Having a great love of colors, Irene avidly collected plants and leaves that she needed for cloth dyeing, and the weekends of 1859’s early autumn saw cloth swatches in red, green, purple, blue, brown, and her favorite yellow hanging out to dry on the rattan clotheslines. Without anyone’s formally deciding or even seeming to much notice it, Irene gradually withdrew from doing further field work. From the massa and missis on down to Virgil’s and Lilly Sue’s peculiar-acting four-year-old Uriah, everyone was far more aware of the increasing ways in which Irene was contributing a new brightness to all of their lives.
“Reckon good part of what made me want Tom so much was’cause I seed we both jes’ loves makin’ things fo’ folks,” she told Matilda, who was rocking comfortably in her chair before her dully glowing fireplace one chilly late October evening. After a pause, Irene looked at her mother-in-law in a sly, under-eyed manner. “Knowin’ Tom,” she said, “ain’t no need me axin’ if he done tol’ you we’s makin’ sump’n else—”
It took a second to register. Shrieking happily, springing up and tightly embracing Irene, Matilda was beside herself with joy. “Make a l’il gal firs’, honey, so I can hug an’ rock ’er jes’ like a doll!”

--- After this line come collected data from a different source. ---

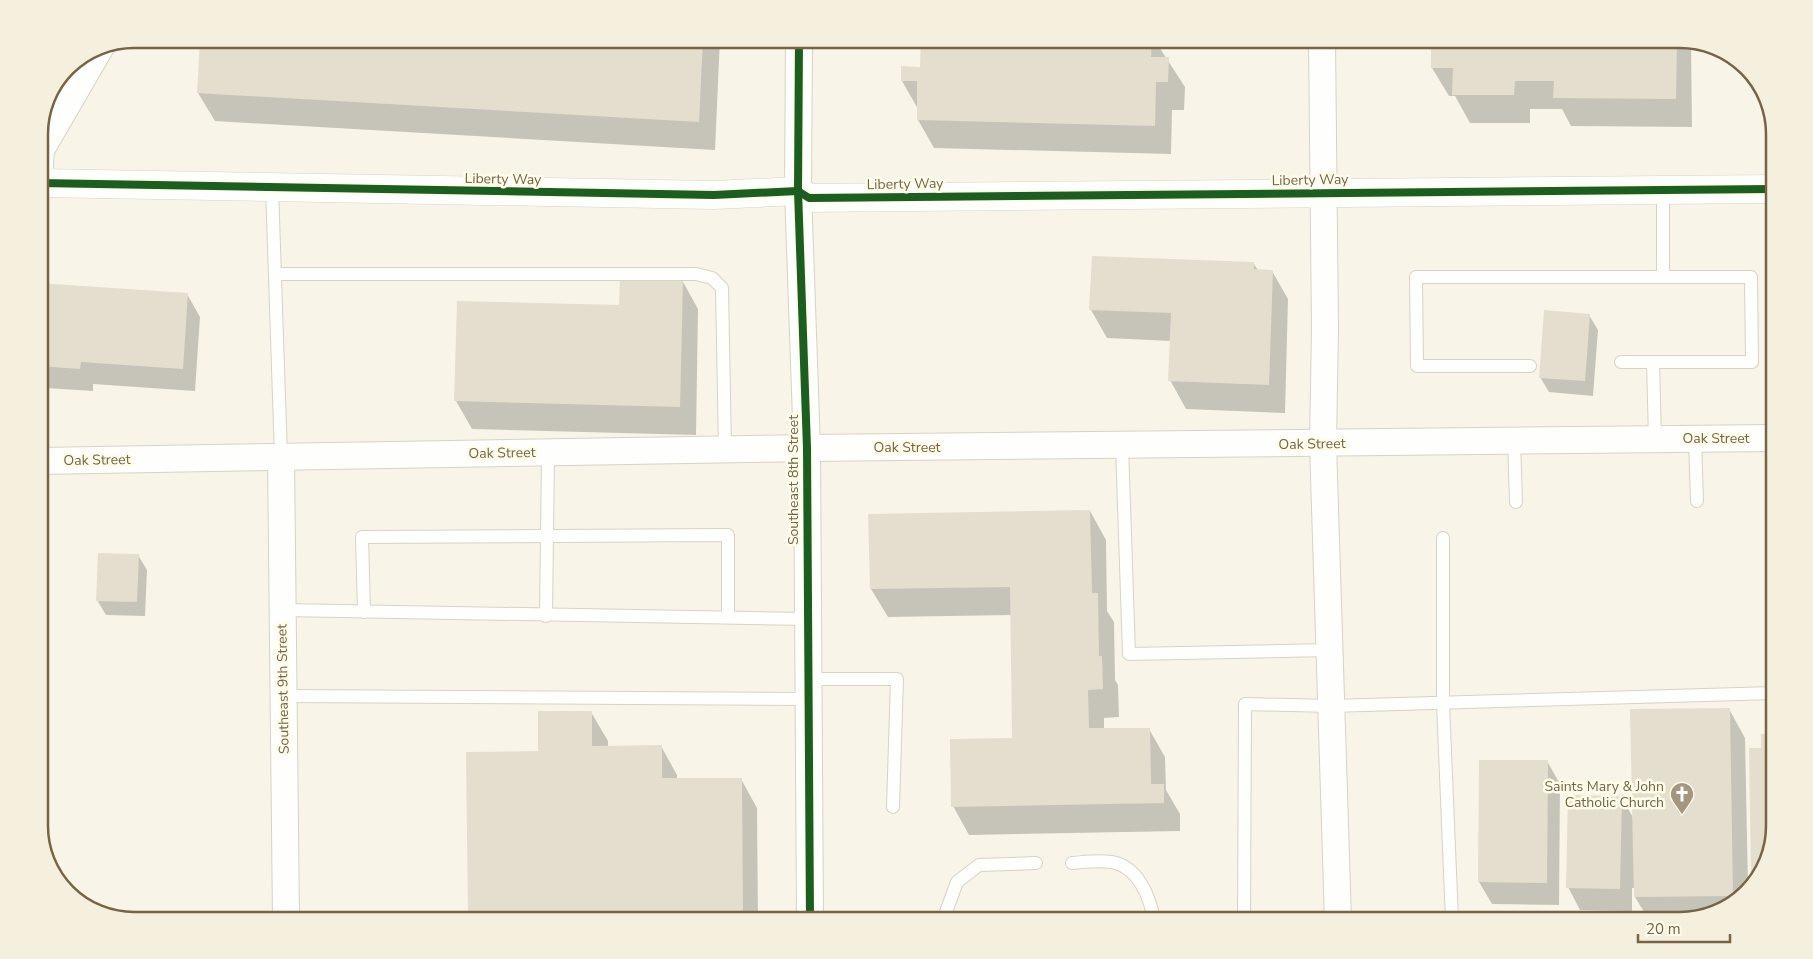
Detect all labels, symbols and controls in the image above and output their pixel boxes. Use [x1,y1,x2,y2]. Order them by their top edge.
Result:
street label: Liberty Way [464,169,542,189]
street label: Liberty Way [1271,170,1349,190]
street label: Liberty Way [866,174,944,194]
street label: Southeast 8th Street [784,415,803,545]
street label: Oak Street [1683,429,1750,448]
street label: Oak Street [1278,434,1346,454]
street label: Oak Street [874,438,941,457]
street label: Oak Street [468,443,536,463]
street label: Oak Street [63,450,131,470]
street label: Southeast 9th Street [272,624,294,754]
place label: Saints Mary & John Catholic Church [1544,777,1664,812]
church icon: Saints Mary & John Catholic Church [1669,781,1695,815]
scale bar [1638,912,1730,944]
text: 20 m [1646,919,1681,939]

Irene did an incredible range of things across the winter months as her pregnancy advanced. Her hands seemed all but able to wreak a magic that soon was being enjoyed within the big house as well as in every slave-row cabin. She plaited rugs of cloth scraps; she made both tinted and scented Christmas-New Year holiday season candles; she carved dried cow’s horns into pretty combs, and gourds into water dippers and birds’ nests in fancy designs. She insisted until Matilda let her take over the weekly chore of boiling, washing, and ironing everyone’s clothes. She put some of her fragrant dried-rose leaves or sweet basil between the folded garments, making the black and white Murrays alike smell about as fine as they felt.